Getting into college is exciting in so many ways. Yet there’s usually very little time to prepare before your student leaves home for school.
That’s why I've put together a brief run-down of important things to square away with your student – before they leave the nest for their first year at college.
It’s estimated that at least 25% of students won’t make it out of their freshman year, and over 50% of all students never graduate college.
Why is this? Yes, some students just get caught up in the party scene and never make it to class. Some take their newfound freedom as an excuse to sleep all day and ignore their grades. And some are just ill prepared for how hard college academics can be. It’s crucial that your student go into their freshman year knowing that high school is over, and that means harder classes, tougher teachers, and more work.
Working with your child to establish expectations (like a B average in all classes for instance) through proper time management and responsibility can help them avoid some common pitfalls. Also make sure your student knows and is willing to use all the resources at their disposal. This includes academic resource centers, study groups, and student tutors.
College is difficult, no doubt, but if your child knows going in that they’re going to be held to an academic standard and that there will be consequences for not meeting those standards, that understanding can light a fire under them that’ll last until May!
Money is obviously a prevailing theme when it comes to college.
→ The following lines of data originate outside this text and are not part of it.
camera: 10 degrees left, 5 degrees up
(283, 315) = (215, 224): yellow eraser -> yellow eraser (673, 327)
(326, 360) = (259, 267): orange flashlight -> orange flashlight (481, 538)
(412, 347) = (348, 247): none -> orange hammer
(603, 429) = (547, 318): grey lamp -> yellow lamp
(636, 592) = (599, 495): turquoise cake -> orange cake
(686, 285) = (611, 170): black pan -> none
Now that your student is enrolled and starting classes, your concerns might move away from how to pay for college to how your child is going to get by while there. Ideally, they’ll have saved money on their own, from a job taken over the summer or throughout high school. But they still might need more.
If you’re going to give them money throughout the year, make sure it’s an established amount within a specified timeframe. Let them know that once that money runs out, they’re on their own until the next installment. A low limit credit card is also an option, but if you go this route, make sure you put your name on the card as well so that you can monitor the balance and cut it off if necessary.
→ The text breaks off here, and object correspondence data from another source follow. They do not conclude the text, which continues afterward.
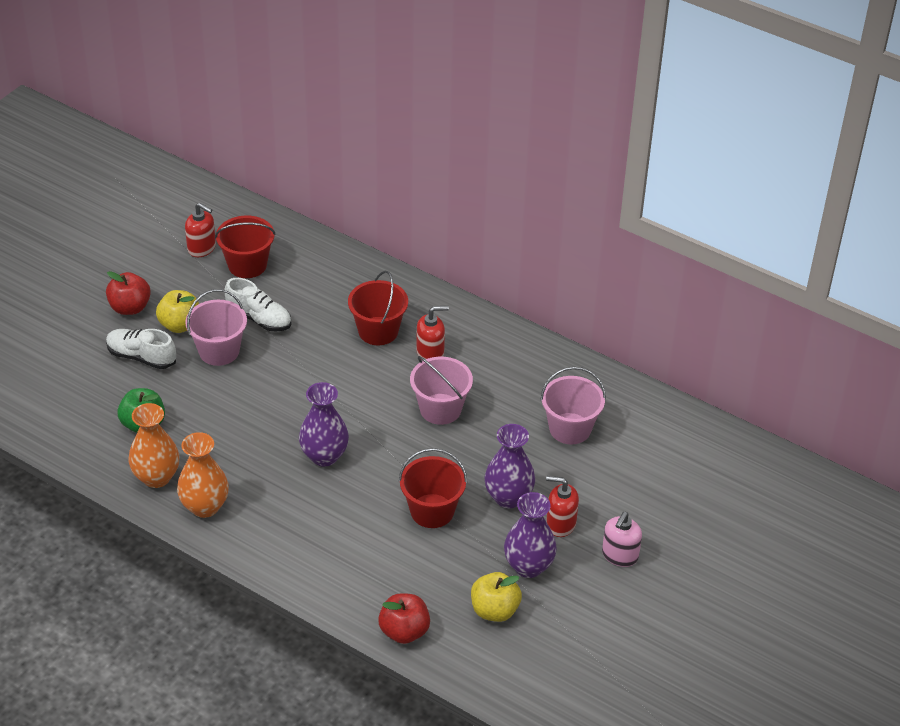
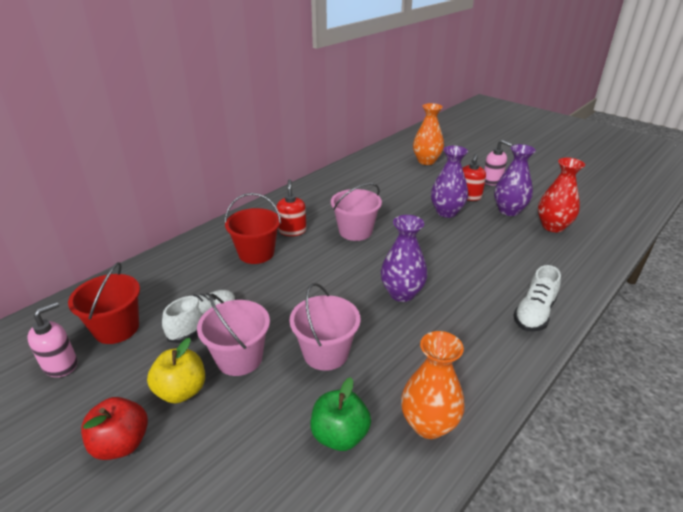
camera: 80 degrees left, 10 degrees down
(141, 357) = (220, 433): white shoe -> white shoe (534, 313)
(202, 248) = (61, 365): red soap dispenser -> pink soap dispenser
(205, 506) = (471, 381): orange vase -> orange vase (426, 161)
(404, 631) = (588, 266): red apple -> none
(432, 511) = (462, 244): red bucket -> none
(494, 610) = (553, 226): yellow apple -> red vase
(570, 428) = (383, 185): pink bucket -> pink bucket (326, 353)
Obviously your student will need spending money throughout the year. Working out an arrangement before they leave can help ensure you’re not receiving weekly calls begging for a handout.
The first college roommate doesn’t always work out. But the chances of your student and their roomie establishing a friendship, or at the very least a tolerable living arrangement, will soar if they get in touch with each other before school starts.
Whether it’s by phone, email, text, or Facebook, a few brief chats over the summer can get them comfortable with each other and enable them to go into freshman year already knowing someone. And from a logistical point of view, it only makes sense to discuss who’s going to be bringing what assets to the room. Space is limited and you don’t want to waste money or energy hauling stuff to school that you might not have to.
If your child is attending school in a brand new town, it’s a great idea to take a day or weekend trip over there with them before school starts in order to check out the local area. Your student will feel much more comfortable if they can locate the nearest Target, coffee shop, pharmacy, burger joint, etc. before they arrive on campus.
Moving to a new town is always intimidating no matter what age you are. Throw in it being your first time away from home and family, and it can be downright terrifying. Anything you can do to make your student more at ease with their new surroundings will help them feel less stress and anxiety during a time when they’ll already have plenty to worry about.